„Wenn du dein Zimmer jetzt nicht aufräumst, bin ich aber traurig.“, sagt eine Mutter zu ihrer vierjährigen Tochter. Die Tochter schaut fragend, neigt den Kopf etwas zur Seite und versucht im Gesicht ihrer Mutter zu erkennen, was sie da sagt. Doch sie sieht keine Traurigkeit, Mama sieht eher sauer aus. Und auch ihre Stimme klingt so, als ob Mama unbedingt etwas will. „Komisch!“ ,denkt sie, „Gibt’s vielleicht verschiedene 'traurig'?“
Möglicherweise sagt die Mutter aber auch zu ihrer Tochter: „ Wenn ich dir Gute Nacht sagen will, komme ich kaum an dein Bett, ohne auf irgendwas drauf zu treten.
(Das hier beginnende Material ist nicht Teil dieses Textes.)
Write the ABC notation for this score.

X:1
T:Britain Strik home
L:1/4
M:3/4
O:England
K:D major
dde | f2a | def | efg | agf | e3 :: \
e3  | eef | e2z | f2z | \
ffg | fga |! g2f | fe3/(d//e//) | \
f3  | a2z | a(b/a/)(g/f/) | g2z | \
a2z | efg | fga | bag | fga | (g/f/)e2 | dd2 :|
Barbiepuppen, Legosteine, Puppengeschirr.... Das tut echt weh an den Füßen. Ich will das nicht, räum das bitte weg!“ Und während sie das sagt, kann die Kleine auch im Gesicht ihrer Mutter sehen, dass sie genervt ist. Die Augen werden enger, die Stirn steht in Falten. Und auch ihre Stimme ist ein bisschen lauter.
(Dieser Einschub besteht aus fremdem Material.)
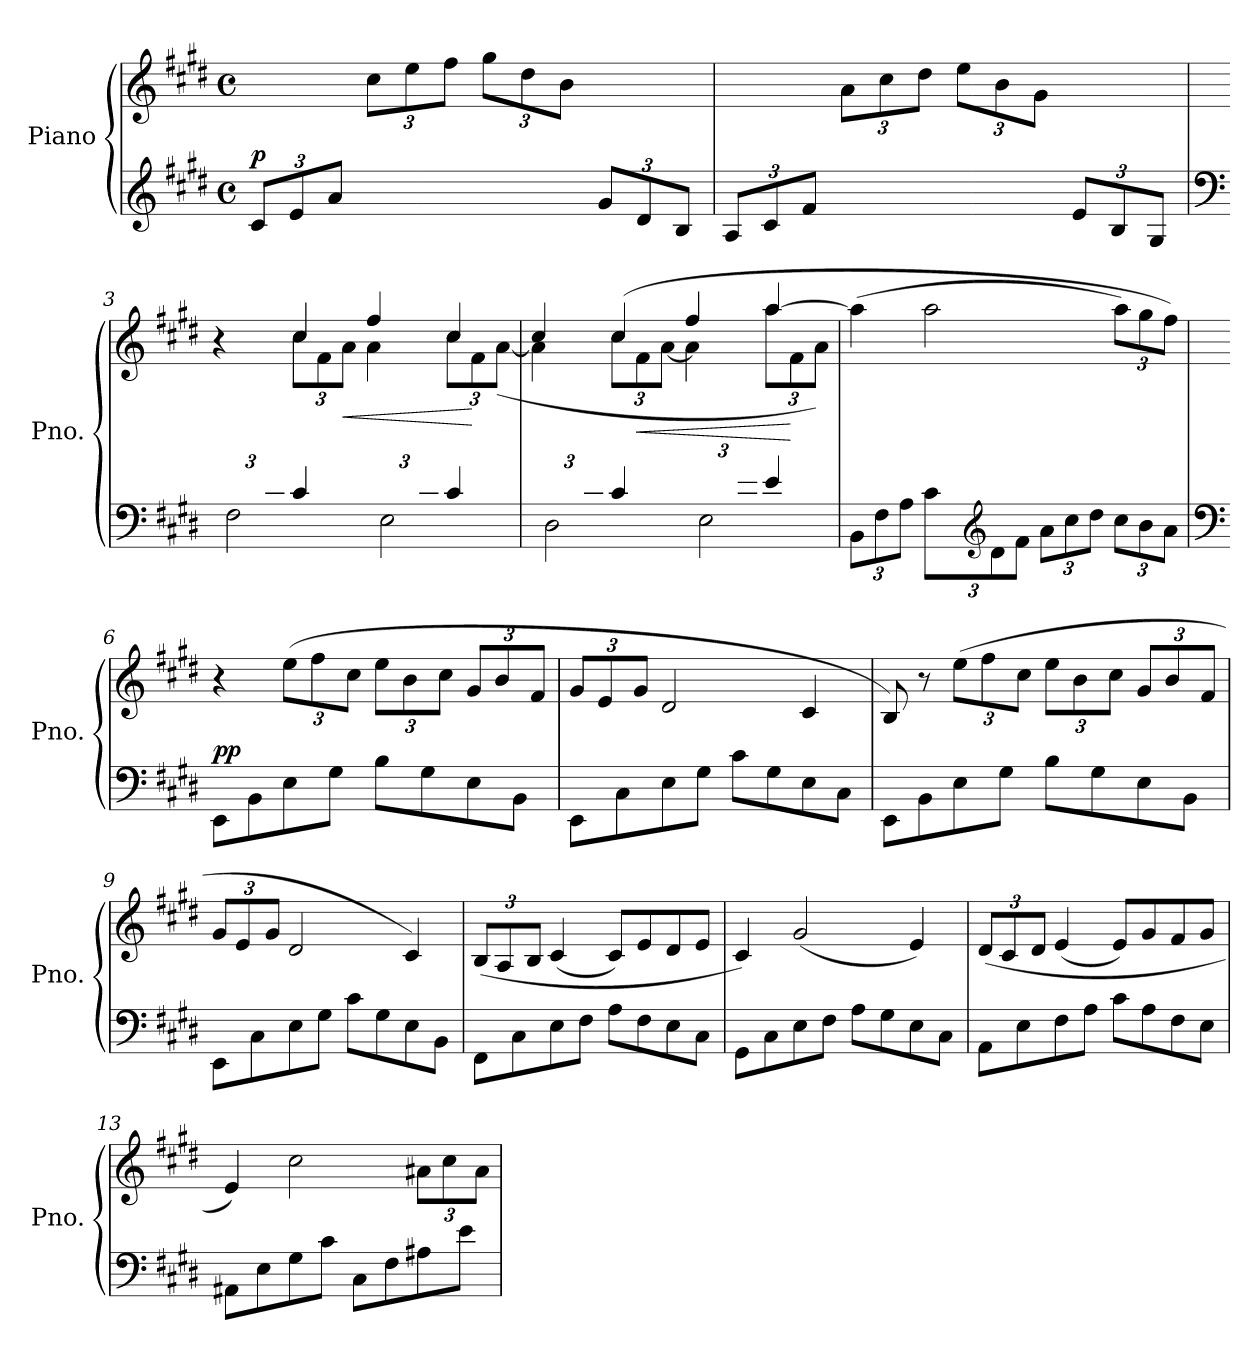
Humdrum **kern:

**kern	**kern	**dynam
*part1	*part1	*part1
*staff2	*staff1	*staff1/2
*I"Piano	*	*
*I'Pno.	*	*
*clefG2	*clefG2	*
*k[f#c#g#d#]	*k[f#c#g#d#]	*
*M4/4	*M4/4	*
*met(c)	*met(c)	*
*MM120	*MM120	*
*Xbrackettup	*	*
=1	=1	=1
*	*^	*
!	!	!	!LO:DY:a=2
12c#/L	1ryy	4ryy	p
12e/	.	.	.
12a/J	.	.	.
*	*	*Xbrackettup	*
2ryy	.	12cc#\L	.
.	.	12ee\	.
.	.	12ff#\J	.
.	.	12gg#\L	.
.	.	12dd#\	.
.	.	12b\J	.
12g#/L	.	4ryy	.
12d#/	.	.	.
12B/J	.	.	.
=2	=2	=2	=2
12A/L	1ryy	4ryy	.
12c#/	.	.	.
12f#/J	.	.	.
2ryy	.	12a\L	.
.	.	12cc#\	.
.	.	12dd#\J	.
.	.	12ee\L	.
.	.	12b\	.
.	.	12g#\J	.
12e/L	.	4ryy	.
12B/	.	.	.
12G#/J	.	.	.
=3	=3	=3	=3
*clefF4	*	*	*
*^	*	*	*
12F#/Lyy	2F#\	4r	4ryy	.
12A/	.	.	.	.
12c#/J	.	.	.	.
4c#/	.	4cc#/	12cc#\L	.
.	.	.	12f#\	.
!	!	!	!	!LO:HP:b
.	.	.	12a\J	<
(>12E/Lyy	2E\	4ff#/	(4a\	.
12A/	.	.	.	.
12c#/J	.	.	.	.
4c#/	.	4cc#/	12cc#\L	.
.	.	.	12f#\	[
.	.	.	([12a\J	.
!!LO:LB:g=z	!!
=4	=4	=4	=4	=4
12D#/Lyy	2D#\	4cc#/	4a\]	.
12A/	.	.	.	.
12c#/J	.	.	.	.
4c#/	.	(>4cc#/	12cc#\L	.
!	!	!	!	!LO:HP:b
.	.	.	12f#\	<
.	.	.	[12a\J	.
12E/Lyy	2E\	4ff#/	4a\]	.
12A/	.	.	.	.
12e/J	.	.	.	.
4e/	.	[4aa/	12aa\L	.
.	.	.	12f#\	[
.	.	.	12a\J)	.
*v	*v	*	*	*
*	*v	*v	*
=5	=5	=5
12BB\L	(>4aa\]	.
12F#\	.	.
12A\J	.	.
12c#\L	2aa\	.
*clefG2	*	*
12d#\	.	.
12f#\J	.	.
12a\L	.	.
12cc#\	.	.
12dd#\J	.	.
12cc#\L	12aa\L)	.
12b\	12gg#\	.
12a\J	12ff#\J)	.
=6	=6	=6
*clefF4	*	*
!	!	!LO:DY:a=2
8EE\L	4r	pp
8BB\	.	.
8E\	(>12ee\L	.
.	12ff#\	.
8G#\J	.	.
.	12cc#\J	.
8B\L	12ee\L	.
.	12b\	.
8G#\	.	.
.	12cc#\J	.
8E\	12g#/L	.
.	12b/	.
8BB\J	.	.
.	12f#/J	.
!!LO:LB:g=z
=7	=7	=7
8EE\L	12g#/L	.
.	12e/	.
8C#\	.	.
.	12g#/J	.
8E\	2d#/	.
8G#\J	.	.
8c#\L	.	.
8G#\	.	.
8E\	4c#/	.
8C#\J	.	.
=8	=8	=8
8EE\L	8B/)	.
8BB\	8r	.
8E\	(>12ee\L	.
.	12ff#\	.
8G#\J	.	.
.	12cc#\J	.
8B\L	12ee\L	.
.	12b\	.
8G#\	.	.
.	12cc#\J	.
8E\	12g#/L	.
.	12b/	.
8BB\J	.	.
.	12f#/J	.
=9	=9	=9
8EE\L	12g#/L	.
.	12e/	.
8C#\	.	.
.	12g#/J	.
8E\	2d#/	.
8G#\J	.	.
8c#\L	.	.
8G#\	.	.
8E\	4c#/)	.
8BB\J	.	.
!!LO:LB:g=z
=10	=10	=10
8FF#\L	(<12B/L	.
.	12A/	.
8C#\	.	.
.	12B/J	.
8E\	(<4c#/	.
8F#\J	.	.
8A\L	8c#/L)	.
8F#\	8e/	.
8E\	8d#/	.
8C#\J	8e/J	.
=11	=11	=11
8GG#\L	4c#/)	.
8C#\	.	.
8E\	(<2g#/	.
8F#\J	.	.
8A\L	.	.
8G#\	.	.
8E\	4e/)	.
8C#\J	.	.
=12	=12	=12
8AA\L	(<12d#/L	.
.	12c#/	.
8E\	.	.
.	12d#/J	.
8F#\	(<4e/	.
8A\J	.	.
8c#\L	8e/L)	.
8A\	8g#/	.
8F#\	8f#/	.
8E\J	8g#/J	.
=13	=13	=13
8AA#X\L	4e/)	.
8E\	.	.
8G#\	2cc#\	.
8c#\J	.	.
8C#\L	.	.
8F#\	.	.
8A#X\	12a#X\L	.
.	12cc#\	.
8e\J	.	.
.	12a#\J	.
=	=	=
*-	*-	*-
Mal abgesehen davon, ob das Mädchen nun ihr Zimmer aufräumt oder nicht und welche Methode schneller zum Ziel führt.... Was meinen Sie? Was macht es dem Kind später leichter, den Anderen wirklich wahrzunehmen? Was macht es zu einem mitfühlenden, sozialen Wesen? Und wodurch bekommt es am ehesten ein Gefühl dafür, was es heißt authentisch zu sein?
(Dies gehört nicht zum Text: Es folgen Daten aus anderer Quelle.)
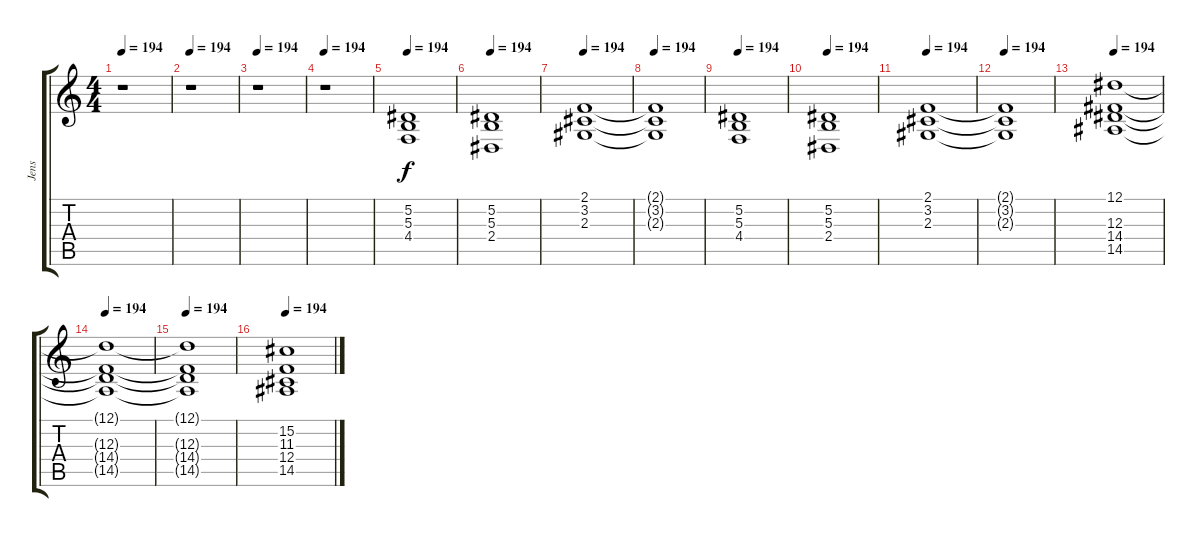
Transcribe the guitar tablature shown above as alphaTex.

\track ("Jens" "Jens") {instrument choiraahs}
\staff {score tabs}
\tuning (Eb4 Bb3 Gb3 Db3 Ab2 Eb2) {hide}
\ts (4 4)
\tempo 194
\clef g2
\ks c
r.1{dy f} |
\tempo 194
r.1 |
\tempo 194
r.1 |
\tempo 194
r.1 |
\tempo 194
(5.2 5.3 4.4).1 |
\tempo 194
(5.2 5.3 2.4).1 |
\tempo 194
(2.1 3.2 2.3).1 |
\tempo 194
(2.1{t} 3.2{t} 2.3{t}).1 |
\tempo 194
(5.2 5.3 4.4).1 |
\tempo 194
(5.2 5.3 2.4).1 |
\tempo 194
(2.1 3.2 2.3).1 |
\tempo 194
(2.1{t} 3.2{t} 2.3{t}).1 |
\tempo 194
(12.1 12.3 14.4 14.5).1 |
\tempo 194
(12.1{t} 12.3{t} 14.4{t} 14.5{t}).1 |
\tempo 194
(12.1{t} 12.3{t} 14.4{t} 14.5{t}).1 |
\tempo 194
(15.2 11.3 12.4 14.5).1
Passen die Worte zu den Empfindungen?
Kinder haben ein untrügliches Gefühl dafür, was echt ist. Wenn wir sie noch nicht durch zweideutige Botschaften, moralische Zwänge oder emotionale Erpressungen irritiert haben. Sie sind geboren mit Arglosigkeit und offenem, bedingungslosen Vertrauen in ihre Eltern. Sie können Gesichter lesen, Angst riechen, Unsicherheit spüren, sich von Freude anstecken lassen und Gesten erfassen. Instinktiv. Und man kann sich leicht vorstellen, was geschieht, wenn das, was sie wahrnehmen, nicht mit dem übereinstimmt, was wir ihnen sagen. Sie fangen an, sich selbst zu misstrauen. Schlimmer noch wird es, wenn wir den Kindern ihre Empfindungen sogar ausreden. „Nein. Das ist nicht so.“ „Du übertreibst.“ „Nein, ich hab nichts. Ich bin nicht wütend.“ Alles an uns spricht Bände....nur unsere Lippen sagen etwas anderes. Welche Botschaft vermittelt das dem Kind?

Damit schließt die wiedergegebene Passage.